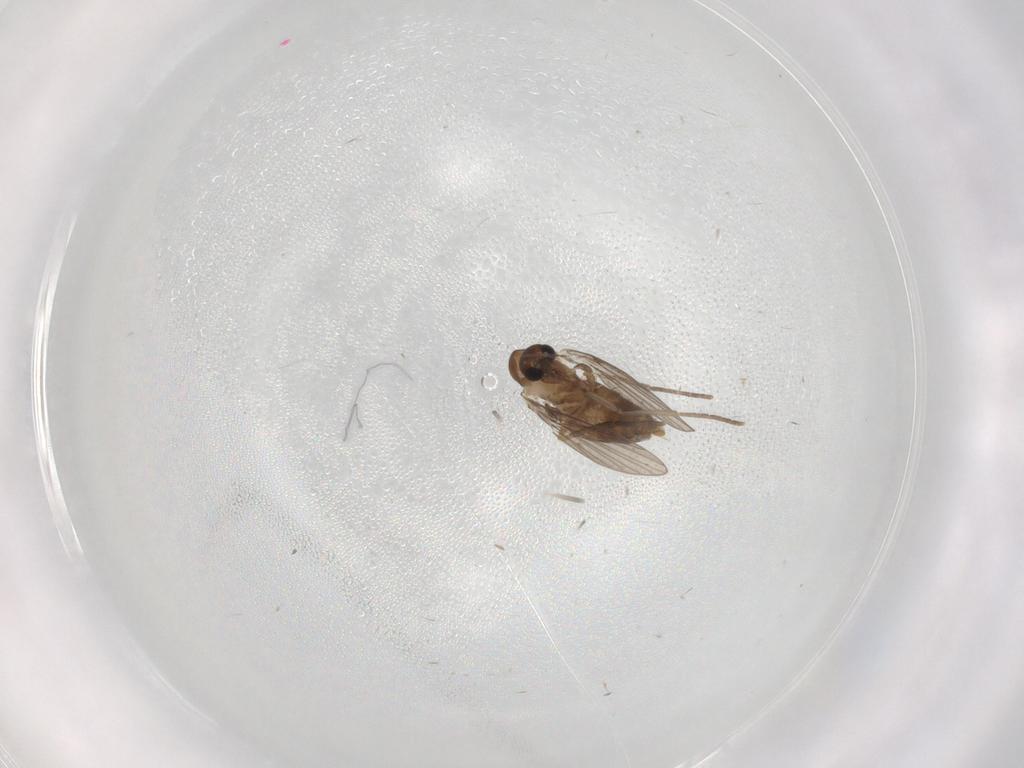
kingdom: Animalia
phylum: Arthropoda
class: Insecta
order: Diptera
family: Psychodidae
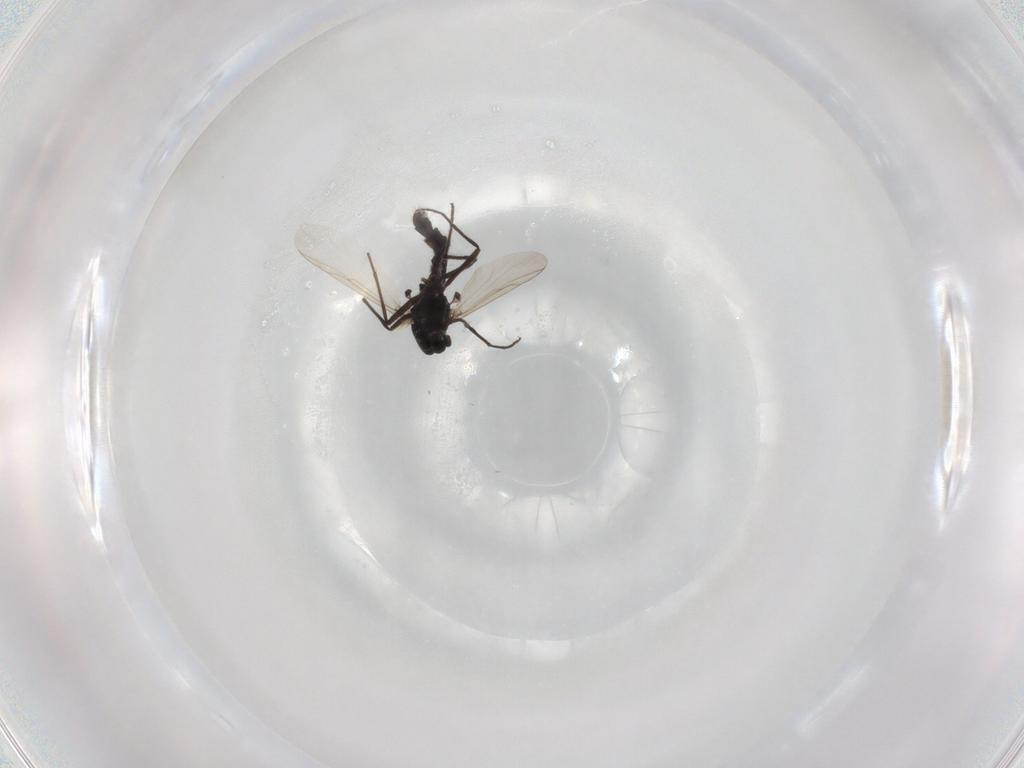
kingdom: Animalia
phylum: Arthropoda
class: Insecta
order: Diptera
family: Chironomidae
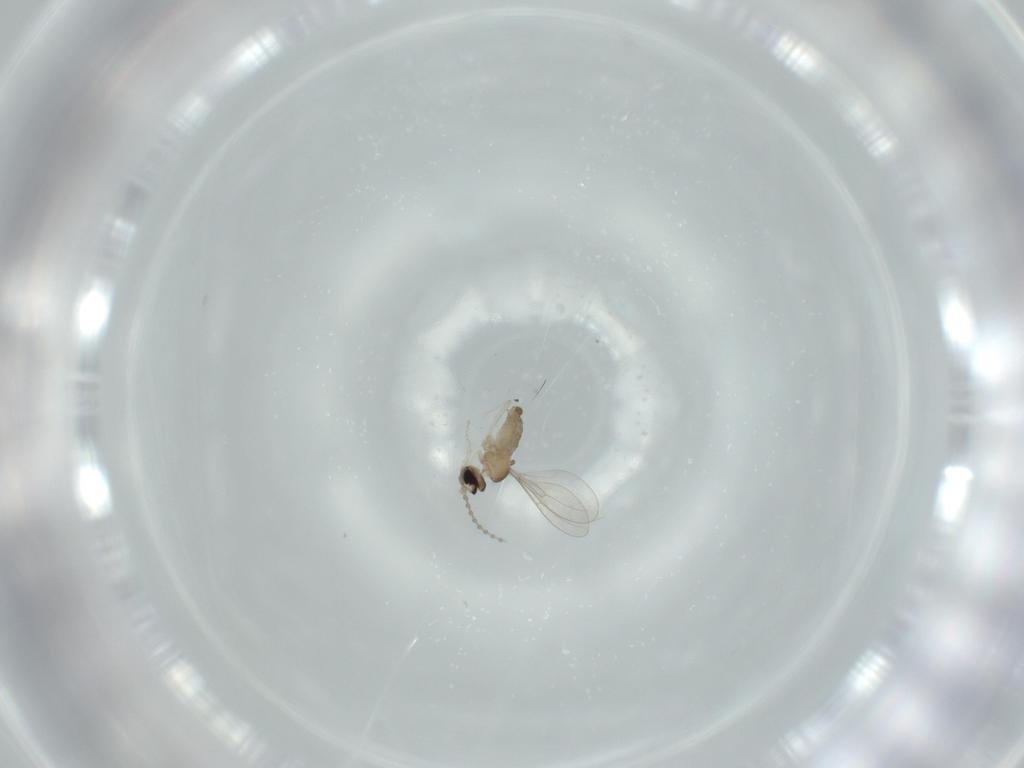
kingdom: Animalia
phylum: Arthropoda
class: Insecta
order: Diptera
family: Cecidomyiidae
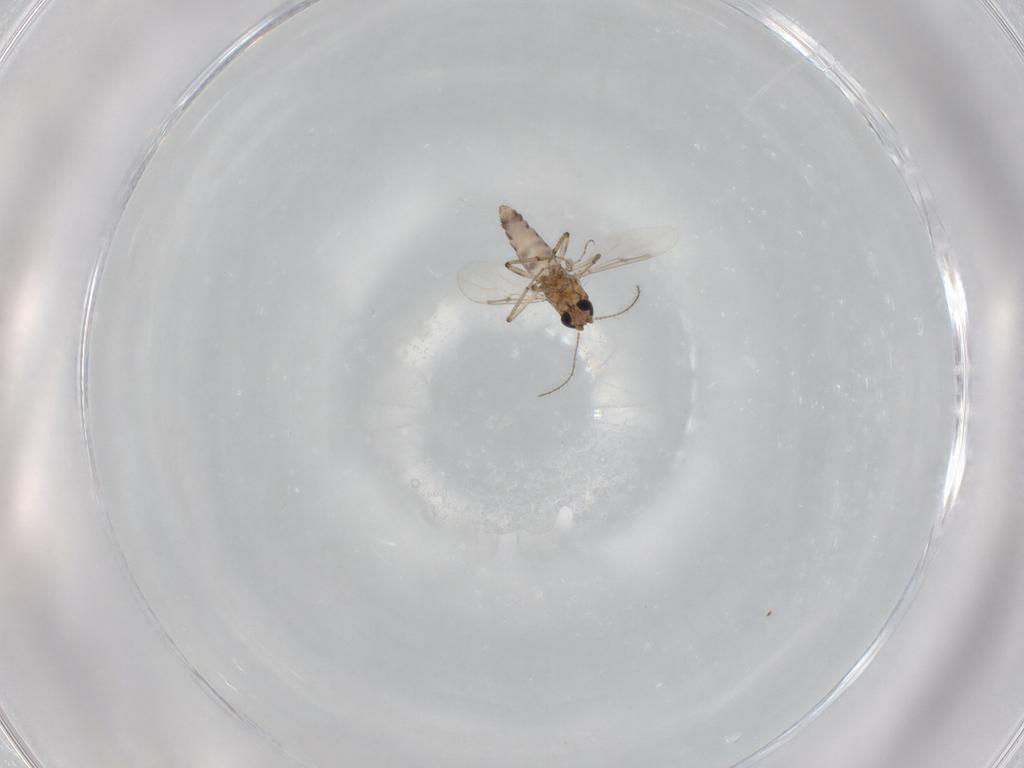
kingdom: Animalia
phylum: Arthropoda
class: Insecta
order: Diptera
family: Ceratopogonidae
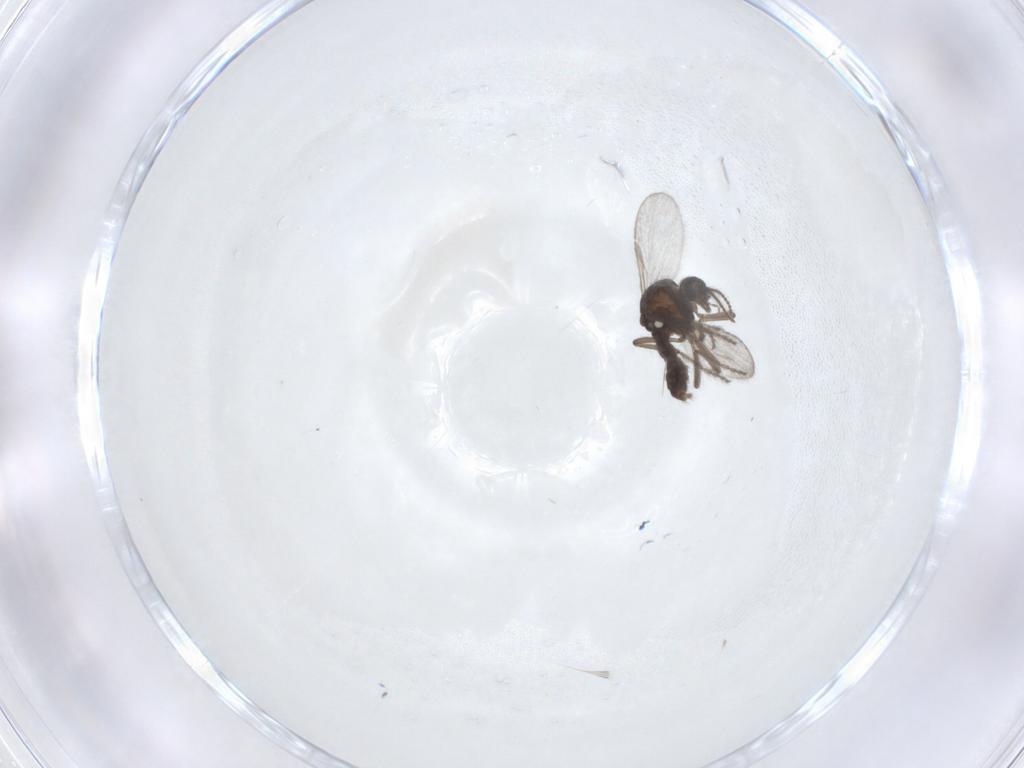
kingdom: Animalia
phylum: Arthropoda
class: Insecta
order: Diptera
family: Ceratopogonidae
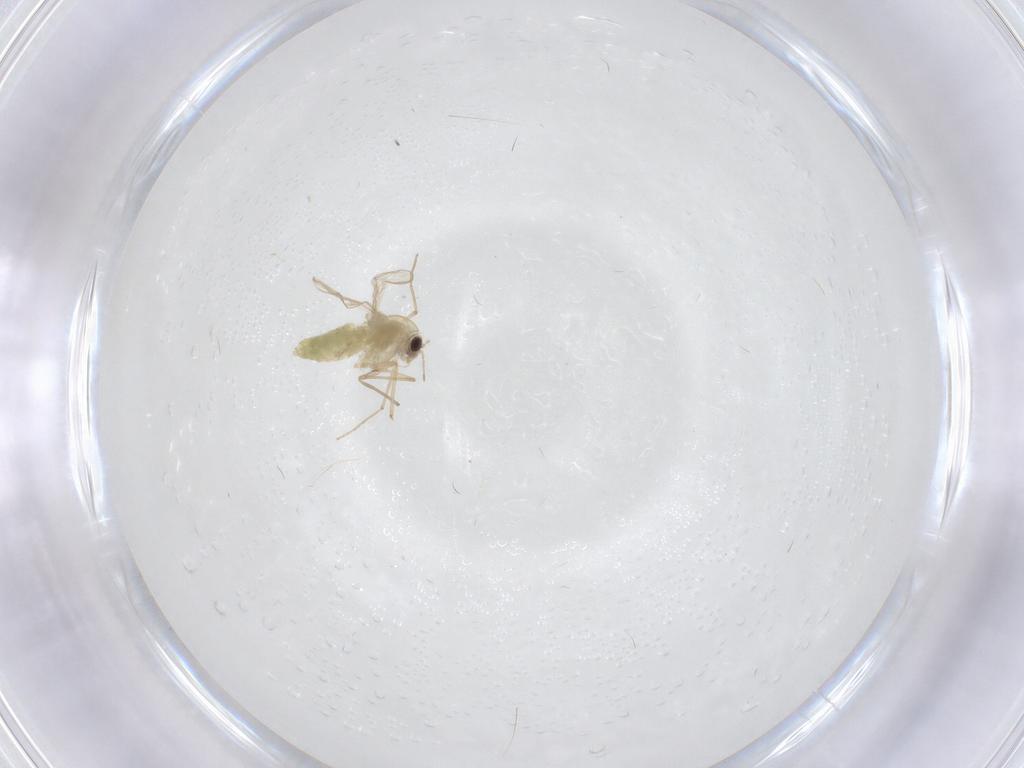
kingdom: Animalia
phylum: Arthropoda
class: Insecta
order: Diptera
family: Chironomidae
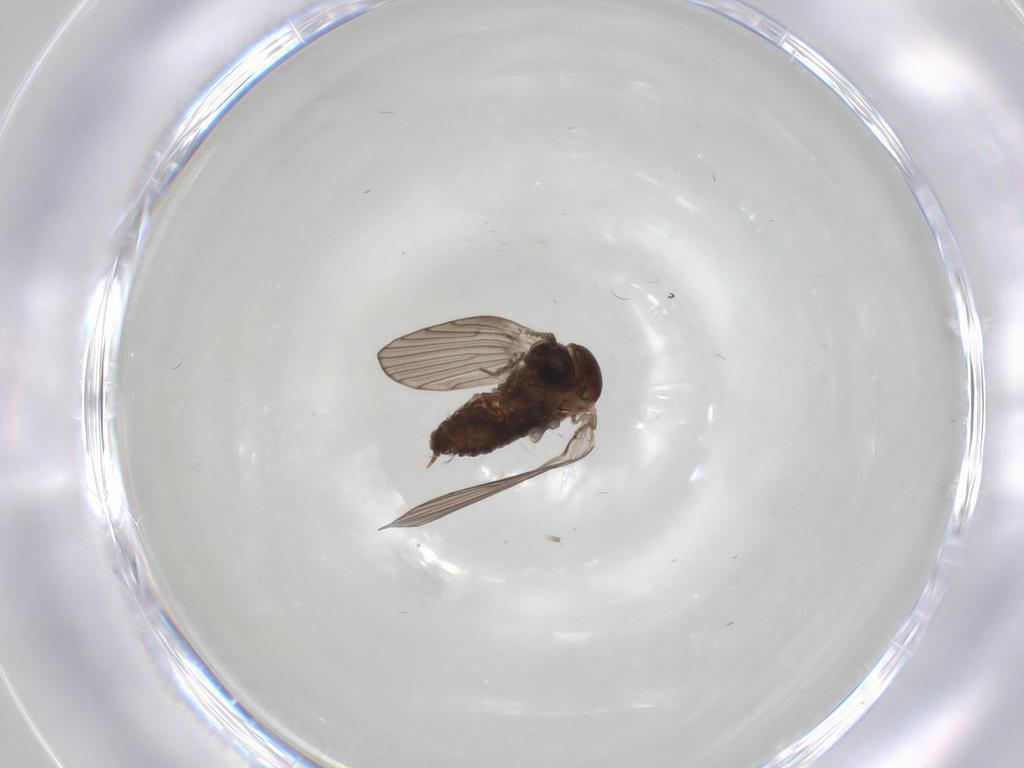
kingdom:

**Prompt**. Rewrite all the records above, changing "phylum" to "division" and keeping every other line unchanged. Omit the pictures from your answer.

**Task response**.
kingdom: Animalia
division: Arthropoda
class: Insecta
order: Diptera
family: Psychodidae
kingdom: Animalia
division: Arthropoda
class: Insecta
order: Diptera
family: Chironomidae
kingdom: Animalia
division: Arthropoda
class: Insecta
order: Diptera
family: Cecidomyiidae
kingdom: Animalia
division: Arthropoda
class: Insecta
order: Diptera
family: Ceratopogonidae
kingdom: Animalia
division: Arthropoda
class: Insecta
order: Diptera
family: Ceratopogonidae
kingdom: Animalia
division: Arthropoda
class: Insecta
order: Diptera
family: Chironomidae
kingdom:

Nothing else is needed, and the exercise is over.